--- Records for processing Enclosed Below ---

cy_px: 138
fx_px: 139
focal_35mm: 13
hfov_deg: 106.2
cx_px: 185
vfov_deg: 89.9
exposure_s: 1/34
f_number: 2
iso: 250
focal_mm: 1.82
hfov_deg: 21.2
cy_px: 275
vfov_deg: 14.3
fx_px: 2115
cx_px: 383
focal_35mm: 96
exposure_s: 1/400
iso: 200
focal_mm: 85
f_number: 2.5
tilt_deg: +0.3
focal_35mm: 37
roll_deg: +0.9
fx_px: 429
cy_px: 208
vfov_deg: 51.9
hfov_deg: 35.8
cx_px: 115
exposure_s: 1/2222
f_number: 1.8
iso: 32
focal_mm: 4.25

--- End of Enclosed Records for processing ---
--- Records for processing Enclosed Below ---

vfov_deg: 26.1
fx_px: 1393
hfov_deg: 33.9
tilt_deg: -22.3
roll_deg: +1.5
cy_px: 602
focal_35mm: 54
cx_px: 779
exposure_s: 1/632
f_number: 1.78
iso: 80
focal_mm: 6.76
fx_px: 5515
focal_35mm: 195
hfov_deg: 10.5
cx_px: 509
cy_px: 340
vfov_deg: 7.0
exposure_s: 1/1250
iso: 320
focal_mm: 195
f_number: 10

--- End of Enclosed Records for processing ---

[What the task requires]: An exact copy of the lines above, from the one containing "focal_mm: 85" through the one containing "focal_mm: 4.25", is the whole of the answer.

[Result]:
focal_mm: 85
f_number: 2.5
tilt_deg: +0.3
focal_35mm: 37
roll_deg: +0.9
fx_px: 429
cy_px: 208
vfov_deg: 51.9
hfov_deg: 35.8
cx_px: 115
exposure_s: 1/2222
f_number: 1.8
iso: 32
focal_mm: 4.25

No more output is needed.